EKS Rolling Update is a utility for updating the launch configuration or template of worker nodes in an EKS cluster. It updates worker nodes in a rolling fashion and performs health checks of your EKS cluster to ensure no disruption to service. To achieve this, it performs the following actions:

Pauses Kubernetes Autoscaler (Optional)
Finds a list of worker nodes that do not have a launch config or template that matches their ASG
Scales up the desired capacity
Ensures the ASGs are healthy and that the new nodes have joined the EKS cluster
Cordons the outdated worker nodes
Suspends AWS Autoscaling actions while update is in progress
Drains outdated EKS outdated worker nodes one by one
Terminates EC2 instances of the worker nodes one by one
Detaches EC2 instances from the ASG one by one
Scales down the ASG to original count (in case of failure)
Resumes AWS Autoscaling actions
Resumes Kubernetes Autoscaler (Optional)

Requirements

kubectl installed
KUBECONFIG environment variable set, or config available in ${HOME}/.kube/config per default
AWS credentials configured

IAM Requirements

The following IAM permissions are required:

autoscaling:DescribeAutoScalingGroups
autoscaling:TerminateInstanceInAutoScalingGroup
autoscaling:SuspendProcesses
autoscaling:ResumeProcesses
autoscaling:UpdateAutoScalingGroup
autoscaling:CreateOrUpdateTags
autoscaling:DeleteTags
ec2:DescribeLaunchTemplates
ec2:DescribeInstances

RBAC permissions

The following RBAC permission rules are required for graceful termination:

- apiGroups: [""]
  resources: ["pods/eviction"]
  verbs: ["create"]

- apiGroups: [""]
  resources: ["pods"]
  verbs: ["get", "list"]

- apiGroups: [""]
  resources: ["nodes"]
  verbs: ["get", "patch", "list", "watch"]

- apiGroups: ["apps"]
  resources: ["statefulsets", "daemonsets", "deployments", "replicasets"]
  verbs: ["get", "list"]

Installation

From source

virtualenv -p python3 venv
source venv/bin/activate
pip3 install -r requirements.txt

Usage

usage: eks_rolling_update.py [-h] --cluster_name CLUSTER_NAME [--plan]

Rolling update on cluster

optional arguments:
  -h, --help            show this help message and exit
  --cluster_name CLUSTER_NAME, -c CLUSTER_NAME
                        the cluster name to perform rolling update on
  --plan, -p            perform a dry run to see which instances are out of
                        date

Example:

eks_rolling_update.py -c my-eks-cluster

We recommend running the tool as (cron)job within your EKS cluster (see Terraform example), as this allows for easy RBAC permission management.

Container images

Container images for this project are made available as GitHub Packages.

You can run them using docker or your preferred container runtime:

docker run -ti --rm \
  -e AWS_DEFAULT_REGION \
  -v "${HOME}/.aws:/root/.aws" \
  -v "${HOME}/.kube/config:/root/.kube/config" \
  ghcr.io/deinstapel/eks-rolling-update:edge \
  -c my-cluster

Pass in any additional environment variables and options as described elsewhere in this file.

Terraform example

A terraform example on how to deploy eks-rolling-update as a Kubernetes CronJob in your EKS cluster can be found here.
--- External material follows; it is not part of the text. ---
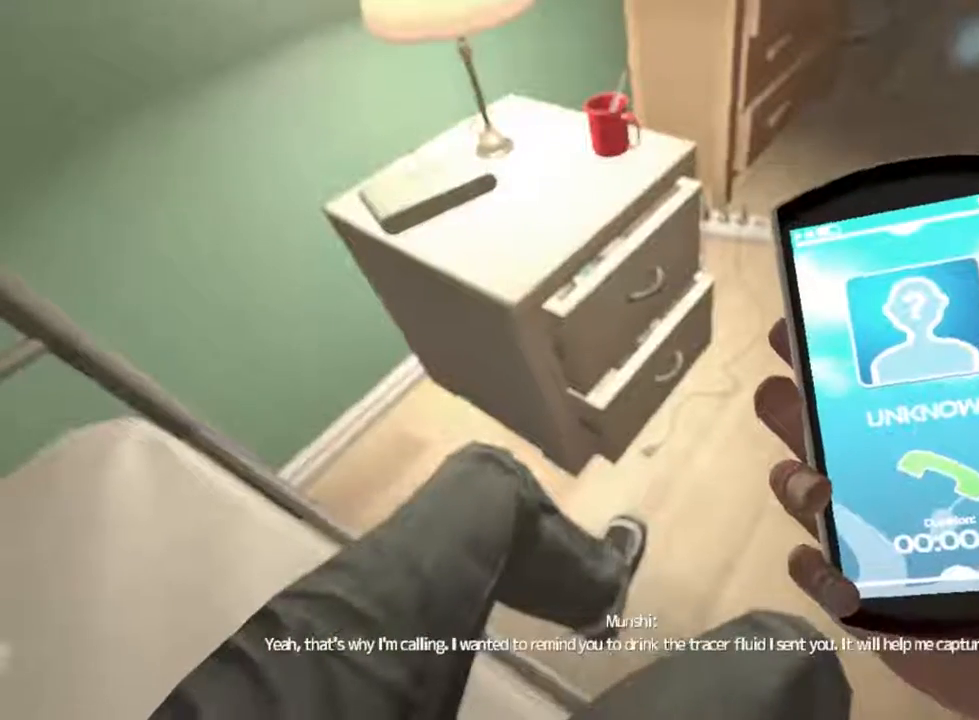
{"keys": ["e"], "mouse": [], "events": []}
Adjust according to your needs.

Configuration

Core Configuration

Environment Variable	Description	Default
RUN_MODE	Overall strategy for handling multiple ASGs & identifying nodes to roll. See Run Modes section below	1
DRY_RUN	If True, only a query will be run to determine which worker nodes are outdated without running an update operation	False
CLUSTER_HEALTH_WAIT	Number of seconds to wait after ASG has been scaled up before checking health of nodes with the cluster	90
CLUSTER_HEALTH_RETRY	Number of attempts to validate the health of the cluster after ASG has been scaled	1
GLOBAL_MAX_RETRY	Number of attempts of a node health or instance termination check	12
GLOBAL_HEALTH_WAIT	Number of seconds to wait before retrying a health node health or instance termination check	20
BETWEEN_NODES_WAIT	Number of seconds to wait after removing a node before continuing on	0

ASG & Node-Related Controls

Environment Variable	Description	Default
ASG_DESIRED_STATE_TAG	Temporary tag which will be saved to the ASG to store the state of the EKS cluster prior to update	eks-rolling-update:desired_capacity
ASG_ORIG_CAPACITY_TAG	Temporary tag which will be saved to the ASG to store the state of the EKS cluster prior to update	eks-rolling-update:original_capacity
ASG_ORIG_MAX_CAPACITY_TAG	Temporary tag which will be saved to the ASG to store the state of the EKS cluster prior to update	eks-rolling-update:original_max_capacity
ASG_NAMES	List of space-delimited ASG names. Out of ASGs attached to the cluster, only these will be processed for rolling update. If this is left empty all ASGs of the cluster will be processed.	""
BATCH_SIZE	# of instances to scale the ASG by at a time. When set to 0, batching is disabled. See Batching section	0
MAX_ALLOWABLE_NODE_AGE	The max age each node allowed to be. This works with `RUN_MODE` 4 as node rolling is updating based on age of node	6
EXCLUDE_NODE_LABEL_KEYS	List of space-delimited keys for node labels. Nodes with a label using one of these keys will be excluded from the node count when scaling the cluster.	spotinst.io/node-lifecycle
ASG_USE_TERMINATION_POLICY	Prefer ASG termination policy (instance terminate/detach handled by ASG according to configured termination policy)	False
INSTANCE_WAIT_FOR_STOPPING	Only wait for terminated instances to be in `stopping` or `shutting-down` state, instead of fully `terminated` or `stopped`	False

K8S Node & Pod Controls

Environment Variable	Description	Default
K8S_AUTOSCALER_ENABLED	If True Kubernetes Autoscaler will be paused before running update	False
K8S_AUTOSCALER_NAMESPACE	Namespace where Kubernetes Autoscaler is deployed	default
K8S_AUTOSCALER_DEPLOYMENT	Deployment name of Kubernetes Autoscaler	cluster-autoscaler
K8S_AUTOSCALER_REPLICAS	Number of replicas to scale back up to after Kubernentes Autoscaler paused	2
K8S_CONTEXT	Context from the Kubernetes config to use. If this is left undefined the `current-context` is used	None
K8S_PROXY_BYPASS	Set to `true` to ignore `HTTPS_PROXY` and `HTTP_PROXY` and disable use of any configured proxy when talking to the K8S API	False
TAINT_NODES	Replace the default cordon-before-drain strategy with `NoSchedule` tainting, as a workaround for K8S < `1.19` prematurely removing cordoned nodes from `Service`-managed `LoadBalancer`s	False
EXTRA_DRAIN_ARGS	Additional space-delimited args to supply to the `kubectl drain` function, e.g `--force=true`. See `kubectl drain -h`	""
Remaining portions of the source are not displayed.